The draft Banking Reform Law envisions establishing a Higher Banking Commission empowered to decide on the liquidation, merger or rehabilitation of banks based on independent assessments of their status. Souhaid rejected the government’s proposal outright, viewing it as an infringement on the BDL’s prerogatives through the Commission’s extensive powers and appointment process.
Accordingly, Souhaid presented a counterproposal amending the government’s draft, particularly regarding the composition and powers of this body. He emphasized the need to guarantee the independence of both BDL and the Higher Commission from the government’s political interference and undue influence from the banking sector itself.
This proposal was not welcomed by the Prime Minister’s team. It calls for creating an authority separate from the Higher Banking Commission, whose experts would not be appointed by either the government or banking representatives, since it would be responsible for critical decisions on banks’ status. The body’s main mandate would be to protect the banking sector from any future systemic crises by continually assessing banks’ conditions. Souhaid also insists on explicitly defining the obligations and powers of the Higher Banking Commission’s members.

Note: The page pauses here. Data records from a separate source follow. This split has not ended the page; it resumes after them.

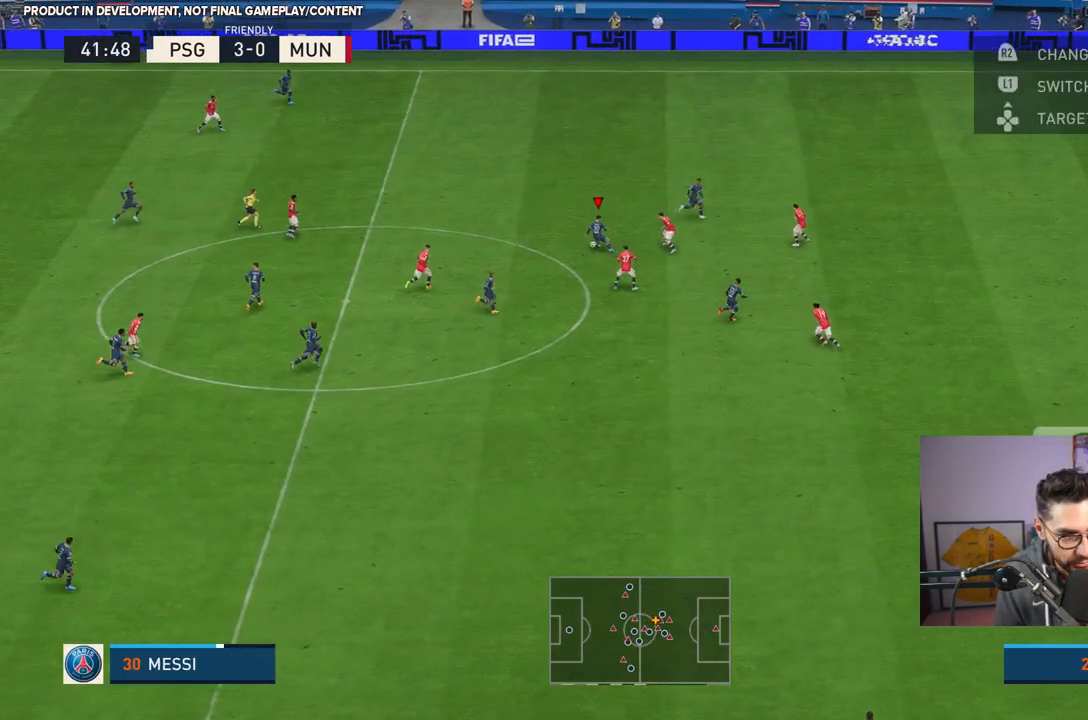
{"dt_ms": 500, "buttons": [], "left_stick": "up-right", "right_stick": "center", "events": [[17, "TRIANGLE", "up"]]}
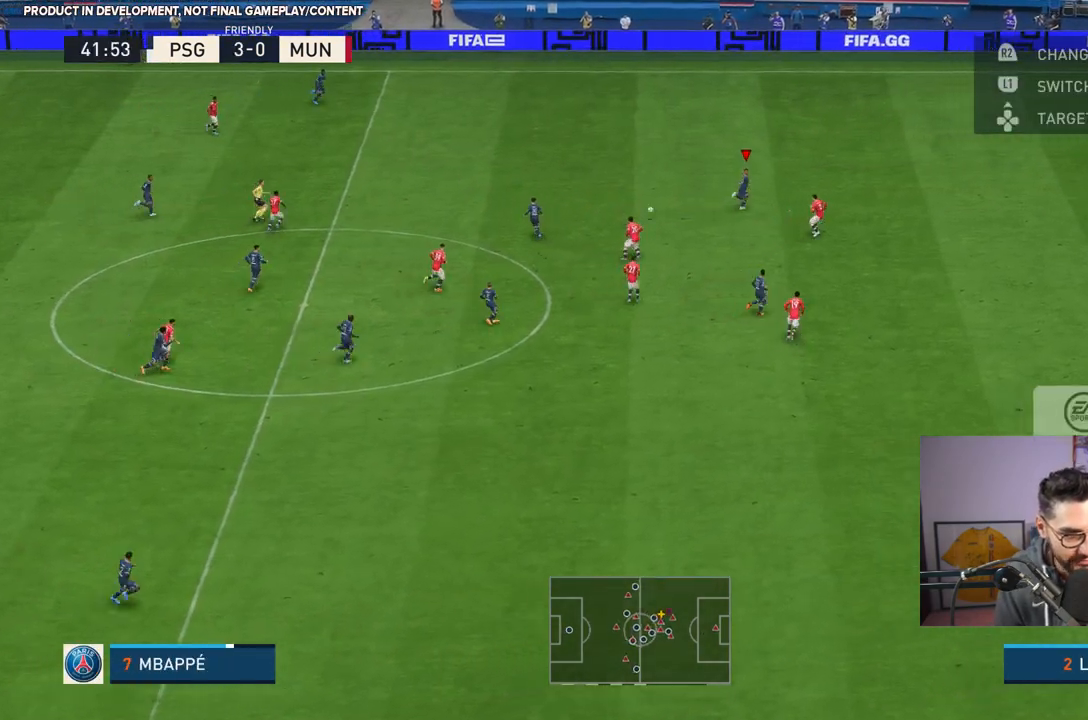
{"dt_ms": 500, "buttons": [], "left_stick": "up-right", "right_stick": "center", "events": []}
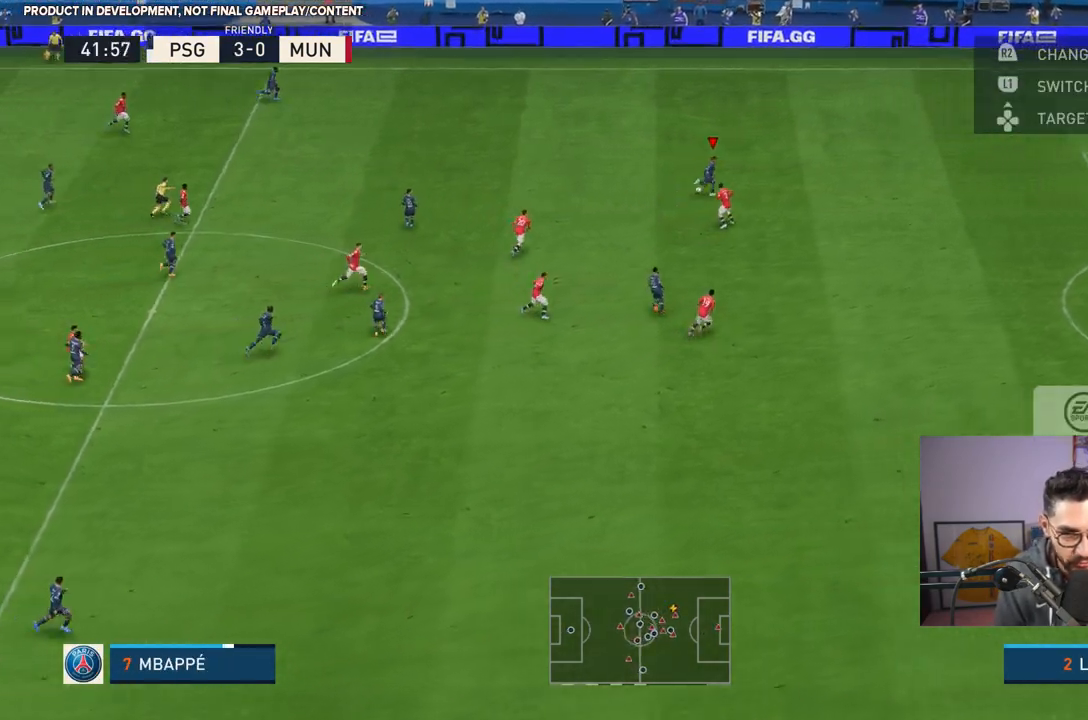
{"dt_ms": 500, "buttons": [], "left_stick": "right", "right_stick": "center", "events": [[117, "left_stick", "right"]]}
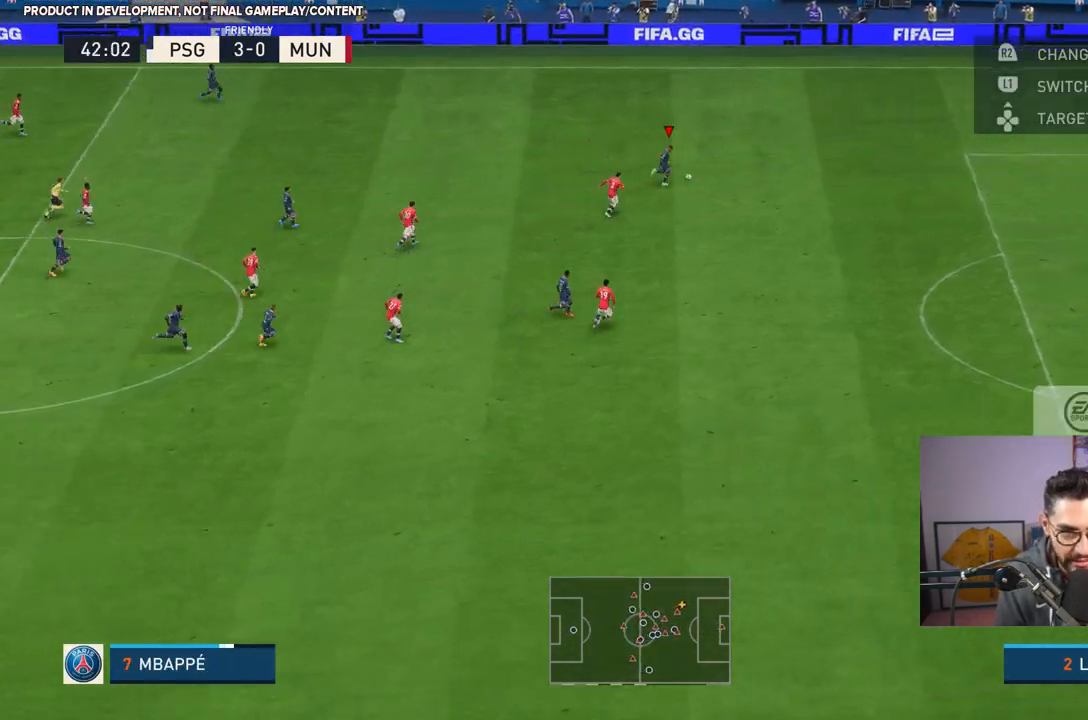
{"dt_ms": 500, "buttons": ["CROSS", "SQUARE"], "left_stick": "center", "right_stick": "center", "events": [[167, "left_stick", "center"], [350, "SQUARE", "down"], [417, "CROSS", "down"]]}
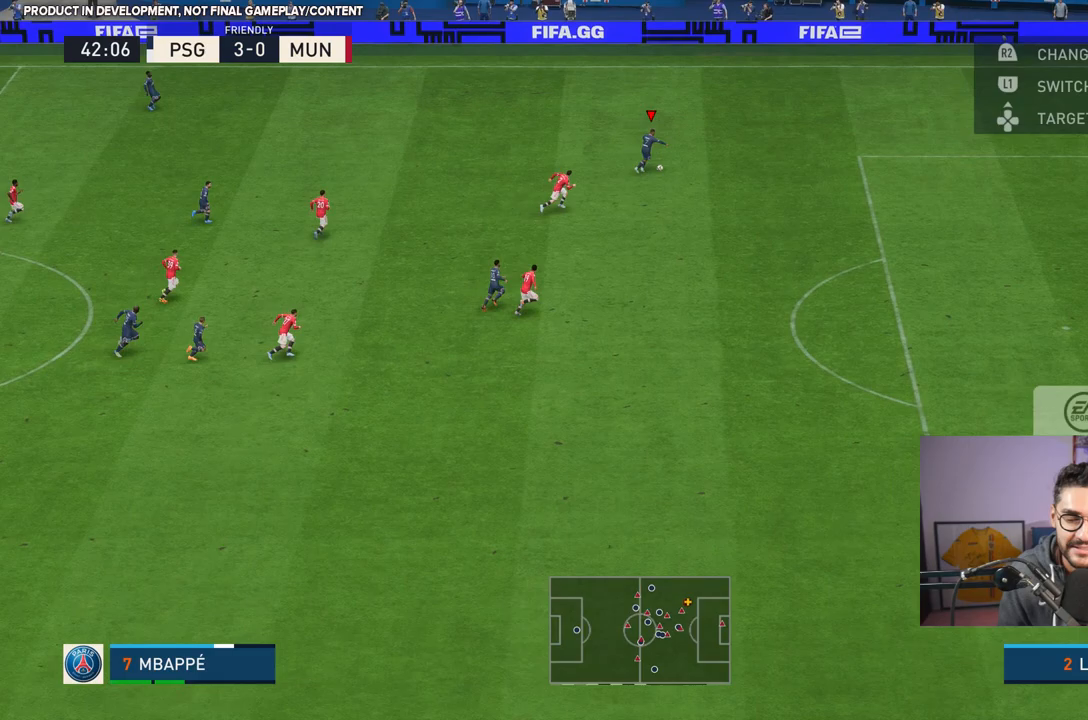
{"dt_ms": 500, "buttons": [], "left_stick": "center", "right_stick": "center", "events": [[183, "CROSS", "up"], [183, "SQUARE", "up"]]}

Under his proposal, the Higher Banking Commission established by Law No. 28 of May 9, 1967, would serve as the competent body for deciding whether a bank should undergo rehabilitation or liquidation once the financial and banking crisis that began in 2019 has ended, provided no other systemic or currency crisis exists. Its authority would be strictly limited to addressing the situation of a single failing bank in line with the law’s provisions.
Beyond its existing statutory powers, the Commission would also assume new restructuring responsibilities set out in Souhaid’s proposal. The law governing the Commission would be amended to replace the member appointed upon the recommendation of the Association of Banks to the Banking Control with the Commission’s Chair.
Souhaid has repeatedly emphasized in committee meetings that the law currently under review – and any other current or future legislation concerning financial balance or the allocation of financial responsibilities – can be proposed by the Cabinet and passed by Parliament. However, in accordance with Articles 71 and 72 of the Code of Money and Credit, BDL’s role is limited to providing opinions, advice and guidance, with the sole objective of ensuring that any new laws are effective and compatible with the existing regulatory framework.
In earlier subcommittee sessions, members agreed on definitions for liquidation procedures, net asset valuation, obligations to bank employees and the concept of a single depositor. They also revised Article 2 of the draft and amended Article 3 to enshrine BDL’s independence, reaffirm its role in maintaining financial and monetary stability, and to protect deposits throughout any restructuring or liquidation process, in line with Article 70 of the Code of Money and Credit.